_Work order 1:_ In the Dioxus CLI telemetry text, when is a heartbeat sent?
_Work order 2:_ Reproduce the Dioxus CLI telemetry text from "- Heartbeat: helps" up to and including "the dx CLI.".

_Given text:_
########

Expand description
§Telemetry for the Dioxus CLI
Dioxus uses telemetry in the CLI to get insight into metrics like performance, panics, and usage of various arguments. This data helps us track down bugs and improve quality of the tooling.
Usage of telemetry in open source products can be controversial. Our goal here is to collect minimally invasive data used exclusively to improve our tooling. Github issues only show some of the problem, but many users stumble into issues which go unreported.
Our policy follows:
- minimally invasive
- anonymous
- periodic
- transparent
- easy to disable
We send a heartbeat when the CLI is executed and then rollups of logs over time.
- Heartbeat: helps us track version distribution of the CLI and critical “failures on launch” useful during new version rollouts.
- Rollups: helps us track performance and issues over time, as well as usage of various commands.
Rollups are not done in background processes, but rather directly by the dx CLI.
If you don’t run the CLI, then we won’t send any data.
We don’t collect any PII, but we do collect three “controversial” pieces of data:
- the target triple of your system (OS, arch, etc)
- a session ID which is a random number generated on each run
- a distinct ID per
.dxinstallation which is a random number generated on initial run.

########

_Given records:_

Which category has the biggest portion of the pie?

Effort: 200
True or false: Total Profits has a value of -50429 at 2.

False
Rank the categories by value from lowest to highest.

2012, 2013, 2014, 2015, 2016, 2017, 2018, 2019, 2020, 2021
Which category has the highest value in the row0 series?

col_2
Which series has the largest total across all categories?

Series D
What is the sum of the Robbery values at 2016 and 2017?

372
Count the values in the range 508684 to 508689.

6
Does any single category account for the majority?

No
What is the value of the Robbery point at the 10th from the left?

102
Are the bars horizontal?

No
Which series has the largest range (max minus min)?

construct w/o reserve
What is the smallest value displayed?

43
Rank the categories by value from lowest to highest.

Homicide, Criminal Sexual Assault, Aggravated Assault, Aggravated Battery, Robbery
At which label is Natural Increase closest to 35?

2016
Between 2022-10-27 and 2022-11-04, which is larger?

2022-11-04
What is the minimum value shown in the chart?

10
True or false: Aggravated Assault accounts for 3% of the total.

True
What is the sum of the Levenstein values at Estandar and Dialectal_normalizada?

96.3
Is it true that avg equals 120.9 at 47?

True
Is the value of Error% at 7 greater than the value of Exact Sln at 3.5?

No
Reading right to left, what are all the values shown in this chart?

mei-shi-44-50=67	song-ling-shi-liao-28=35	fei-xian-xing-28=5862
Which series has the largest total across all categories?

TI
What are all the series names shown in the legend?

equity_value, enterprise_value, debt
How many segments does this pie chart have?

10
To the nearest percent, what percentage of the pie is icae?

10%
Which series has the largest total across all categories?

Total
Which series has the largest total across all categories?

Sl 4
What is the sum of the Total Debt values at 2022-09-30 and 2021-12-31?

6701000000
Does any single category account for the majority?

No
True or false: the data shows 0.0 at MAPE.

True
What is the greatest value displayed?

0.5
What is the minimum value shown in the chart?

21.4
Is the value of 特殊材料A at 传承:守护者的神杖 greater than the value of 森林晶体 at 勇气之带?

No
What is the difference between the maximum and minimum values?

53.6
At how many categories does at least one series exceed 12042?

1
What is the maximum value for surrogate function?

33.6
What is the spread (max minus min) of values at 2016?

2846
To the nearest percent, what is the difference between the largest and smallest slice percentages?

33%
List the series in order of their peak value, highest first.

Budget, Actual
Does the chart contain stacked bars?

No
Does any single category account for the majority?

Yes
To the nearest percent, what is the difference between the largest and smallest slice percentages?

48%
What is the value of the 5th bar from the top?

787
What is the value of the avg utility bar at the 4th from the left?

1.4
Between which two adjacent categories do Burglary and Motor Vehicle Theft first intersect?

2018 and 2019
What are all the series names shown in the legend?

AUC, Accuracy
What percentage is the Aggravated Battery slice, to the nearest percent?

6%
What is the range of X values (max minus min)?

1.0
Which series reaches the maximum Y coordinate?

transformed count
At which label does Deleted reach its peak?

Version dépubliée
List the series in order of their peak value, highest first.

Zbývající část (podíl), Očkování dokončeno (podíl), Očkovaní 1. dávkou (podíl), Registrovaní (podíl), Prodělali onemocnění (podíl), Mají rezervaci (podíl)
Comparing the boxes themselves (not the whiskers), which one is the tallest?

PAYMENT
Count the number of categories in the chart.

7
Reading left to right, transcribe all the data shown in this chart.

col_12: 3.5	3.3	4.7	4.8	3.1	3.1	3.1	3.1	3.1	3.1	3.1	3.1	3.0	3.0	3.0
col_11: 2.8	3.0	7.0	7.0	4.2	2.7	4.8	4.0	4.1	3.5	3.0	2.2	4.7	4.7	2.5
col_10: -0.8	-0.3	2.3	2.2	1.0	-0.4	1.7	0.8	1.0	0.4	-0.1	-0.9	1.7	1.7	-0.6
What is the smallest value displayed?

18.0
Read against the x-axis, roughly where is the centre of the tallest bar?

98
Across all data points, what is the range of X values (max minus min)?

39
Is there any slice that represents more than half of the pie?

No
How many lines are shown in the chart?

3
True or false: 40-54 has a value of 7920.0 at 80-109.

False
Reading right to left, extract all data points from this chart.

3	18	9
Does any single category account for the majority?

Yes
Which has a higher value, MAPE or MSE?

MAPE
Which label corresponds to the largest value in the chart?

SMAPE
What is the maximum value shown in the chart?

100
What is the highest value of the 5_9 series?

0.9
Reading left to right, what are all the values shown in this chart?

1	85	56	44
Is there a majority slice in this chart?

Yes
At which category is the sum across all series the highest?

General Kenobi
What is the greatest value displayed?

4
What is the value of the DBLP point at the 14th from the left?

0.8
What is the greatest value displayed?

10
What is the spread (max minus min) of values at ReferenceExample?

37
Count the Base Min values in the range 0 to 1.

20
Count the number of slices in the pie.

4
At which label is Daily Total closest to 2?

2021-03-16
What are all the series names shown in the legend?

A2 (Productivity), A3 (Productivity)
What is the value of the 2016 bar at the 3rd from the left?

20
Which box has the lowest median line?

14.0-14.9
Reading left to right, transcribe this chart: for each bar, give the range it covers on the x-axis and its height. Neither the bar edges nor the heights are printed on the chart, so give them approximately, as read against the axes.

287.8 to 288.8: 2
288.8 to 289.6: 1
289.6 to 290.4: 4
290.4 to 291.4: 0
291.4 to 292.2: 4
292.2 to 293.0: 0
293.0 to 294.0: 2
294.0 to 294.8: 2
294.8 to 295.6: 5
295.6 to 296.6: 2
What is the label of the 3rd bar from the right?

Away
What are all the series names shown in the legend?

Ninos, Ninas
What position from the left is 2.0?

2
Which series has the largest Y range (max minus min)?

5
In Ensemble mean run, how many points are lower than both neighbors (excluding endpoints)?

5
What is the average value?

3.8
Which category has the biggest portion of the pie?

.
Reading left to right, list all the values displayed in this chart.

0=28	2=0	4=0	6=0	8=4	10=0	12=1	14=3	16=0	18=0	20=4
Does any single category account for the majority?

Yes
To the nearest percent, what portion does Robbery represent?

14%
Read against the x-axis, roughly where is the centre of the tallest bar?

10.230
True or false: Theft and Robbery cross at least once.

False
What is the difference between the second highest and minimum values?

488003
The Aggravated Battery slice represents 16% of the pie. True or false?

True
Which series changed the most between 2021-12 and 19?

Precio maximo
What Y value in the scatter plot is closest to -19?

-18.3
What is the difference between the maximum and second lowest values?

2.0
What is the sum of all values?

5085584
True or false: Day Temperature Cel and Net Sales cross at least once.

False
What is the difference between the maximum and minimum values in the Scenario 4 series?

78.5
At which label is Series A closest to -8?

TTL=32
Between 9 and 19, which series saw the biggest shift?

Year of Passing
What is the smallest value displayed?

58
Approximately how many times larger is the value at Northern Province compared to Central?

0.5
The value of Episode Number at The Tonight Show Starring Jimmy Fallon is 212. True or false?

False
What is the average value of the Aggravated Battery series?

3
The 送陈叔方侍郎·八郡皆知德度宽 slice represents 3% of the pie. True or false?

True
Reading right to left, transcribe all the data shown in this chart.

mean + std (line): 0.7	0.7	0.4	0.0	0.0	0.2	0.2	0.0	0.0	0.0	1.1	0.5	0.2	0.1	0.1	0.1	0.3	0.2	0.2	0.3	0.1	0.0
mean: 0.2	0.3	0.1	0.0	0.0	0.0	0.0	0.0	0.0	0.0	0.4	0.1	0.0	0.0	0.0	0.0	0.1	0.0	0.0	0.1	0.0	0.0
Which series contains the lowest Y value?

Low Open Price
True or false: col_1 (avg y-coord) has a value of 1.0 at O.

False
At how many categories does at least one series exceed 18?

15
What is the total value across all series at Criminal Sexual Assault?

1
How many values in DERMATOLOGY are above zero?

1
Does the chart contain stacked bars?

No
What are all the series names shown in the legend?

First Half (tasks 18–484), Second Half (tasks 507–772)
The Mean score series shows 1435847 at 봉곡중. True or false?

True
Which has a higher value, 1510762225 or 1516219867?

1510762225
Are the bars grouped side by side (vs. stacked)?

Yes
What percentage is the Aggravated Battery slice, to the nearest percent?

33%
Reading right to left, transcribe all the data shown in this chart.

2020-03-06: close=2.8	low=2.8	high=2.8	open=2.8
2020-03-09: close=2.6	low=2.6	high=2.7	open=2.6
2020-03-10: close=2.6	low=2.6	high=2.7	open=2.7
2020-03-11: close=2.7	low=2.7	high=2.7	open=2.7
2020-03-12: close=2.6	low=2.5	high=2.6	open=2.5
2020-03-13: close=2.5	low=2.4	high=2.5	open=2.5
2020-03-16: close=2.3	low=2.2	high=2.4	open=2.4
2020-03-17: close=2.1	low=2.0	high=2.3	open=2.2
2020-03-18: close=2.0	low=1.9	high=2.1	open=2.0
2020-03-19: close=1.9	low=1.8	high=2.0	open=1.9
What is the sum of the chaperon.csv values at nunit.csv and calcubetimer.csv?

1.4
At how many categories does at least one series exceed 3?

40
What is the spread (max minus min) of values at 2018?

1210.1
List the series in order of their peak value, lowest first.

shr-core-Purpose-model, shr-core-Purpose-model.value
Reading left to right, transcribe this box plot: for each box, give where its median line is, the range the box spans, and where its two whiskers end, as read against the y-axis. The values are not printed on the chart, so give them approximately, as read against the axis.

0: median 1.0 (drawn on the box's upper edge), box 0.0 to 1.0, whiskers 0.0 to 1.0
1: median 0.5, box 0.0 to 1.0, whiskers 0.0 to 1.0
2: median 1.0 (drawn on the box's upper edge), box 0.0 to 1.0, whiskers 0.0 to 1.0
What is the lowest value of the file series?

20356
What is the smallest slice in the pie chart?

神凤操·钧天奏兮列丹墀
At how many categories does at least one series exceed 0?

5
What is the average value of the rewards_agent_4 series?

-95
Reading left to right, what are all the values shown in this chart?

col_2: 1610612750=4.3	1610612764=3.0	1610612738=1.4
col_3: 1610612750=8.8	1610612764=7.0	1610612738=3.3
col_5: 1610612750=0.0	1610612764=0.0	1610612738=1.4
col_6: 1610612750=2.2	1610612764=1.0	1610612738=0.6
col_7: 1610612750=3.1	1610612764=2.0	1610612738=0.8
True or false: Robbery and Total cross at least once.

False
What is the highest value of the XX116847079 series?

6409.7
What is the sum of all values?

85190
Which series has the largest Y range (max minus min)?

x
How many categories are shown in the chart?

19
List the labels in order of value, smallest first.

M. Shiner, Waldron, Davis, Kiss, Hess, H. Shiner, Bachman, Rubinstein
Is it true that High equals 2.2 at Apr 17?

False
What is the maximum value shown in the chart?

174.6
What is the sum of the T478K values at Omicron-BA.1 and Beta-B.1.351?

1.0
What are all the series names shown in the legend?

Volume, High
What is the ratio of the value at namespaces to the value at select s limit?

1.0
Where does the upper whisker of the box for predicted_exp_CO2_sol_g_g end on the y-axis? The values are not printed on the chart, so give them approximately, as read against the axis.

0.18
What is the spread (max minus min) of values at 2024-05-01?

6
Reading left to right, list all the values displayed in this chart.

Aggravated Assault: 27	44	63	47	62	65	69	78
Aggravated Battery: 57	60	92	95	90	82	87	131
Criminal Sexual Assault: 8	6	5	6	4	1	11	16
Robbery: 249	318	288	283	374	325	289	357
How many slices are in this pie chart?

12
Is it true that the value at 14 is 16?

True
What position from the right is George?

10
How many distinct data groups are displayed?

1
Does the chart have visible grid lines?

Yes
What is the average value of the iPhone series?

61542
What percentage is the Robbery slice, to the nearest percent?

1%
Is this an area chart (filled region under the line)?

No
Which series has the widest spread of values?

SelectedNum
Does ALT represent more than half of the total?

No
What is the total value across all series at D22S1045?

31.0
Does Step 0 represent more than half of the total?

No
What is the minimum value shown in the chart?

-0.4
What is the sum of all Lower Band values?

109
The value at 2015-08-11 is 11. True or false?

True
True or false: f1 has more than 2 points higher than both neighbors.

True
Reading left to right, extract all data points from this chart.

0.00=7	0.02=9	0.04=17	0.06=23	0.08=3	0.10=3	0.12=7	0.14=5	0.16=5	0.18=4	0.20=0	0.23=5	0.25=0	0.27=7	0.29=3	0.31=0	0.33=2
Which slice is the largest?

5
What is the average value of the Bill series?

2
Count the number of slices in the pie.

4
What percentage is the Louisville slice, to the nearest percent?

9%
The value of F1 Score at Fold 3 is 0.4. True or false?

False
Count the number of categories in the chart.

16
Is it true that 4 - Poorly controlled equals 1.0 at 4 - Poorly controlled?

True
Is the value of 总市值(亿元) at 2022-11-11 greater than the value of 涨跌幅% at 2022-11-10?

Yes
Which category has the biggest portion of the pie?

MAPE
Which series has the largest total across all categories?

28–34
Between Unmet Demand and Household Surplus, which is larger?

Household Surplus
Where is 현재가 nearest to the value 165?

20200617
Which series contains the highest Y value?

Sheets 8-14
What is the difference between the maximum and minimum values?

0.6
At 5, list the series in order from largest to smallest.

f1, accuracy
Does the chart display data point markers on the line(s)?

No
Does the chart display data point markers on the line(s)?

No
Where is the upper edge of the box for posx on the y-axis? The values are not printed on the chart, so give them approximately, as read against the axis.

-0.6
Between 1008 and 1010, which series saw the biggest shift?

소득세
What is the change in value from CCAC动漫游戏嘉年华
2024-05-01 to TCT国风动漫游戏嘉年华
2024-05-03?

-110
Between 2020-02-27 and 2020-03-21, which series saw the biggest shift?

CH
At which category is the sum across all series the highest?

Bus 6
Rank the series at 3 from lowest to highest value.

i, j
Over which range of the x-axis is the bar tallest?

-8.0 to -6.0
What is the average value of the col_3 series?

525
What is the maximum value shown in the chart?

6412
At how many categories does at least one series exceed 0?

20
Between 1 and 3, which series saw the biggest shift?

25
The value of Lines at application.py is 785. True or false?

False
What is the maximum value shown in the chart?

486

########

_Exercise output 1:_ When the CLI is executed.

_Exercise output 2:_
- Heartbeat: helps us track version distribution of the CLI and critical “failures on launch” useful during new version rollouts.
- Rollups: helps us track performance and issues over time, as well as usage of various commands.
Rollups are not done in background processes, but rather directly by the dx CLI.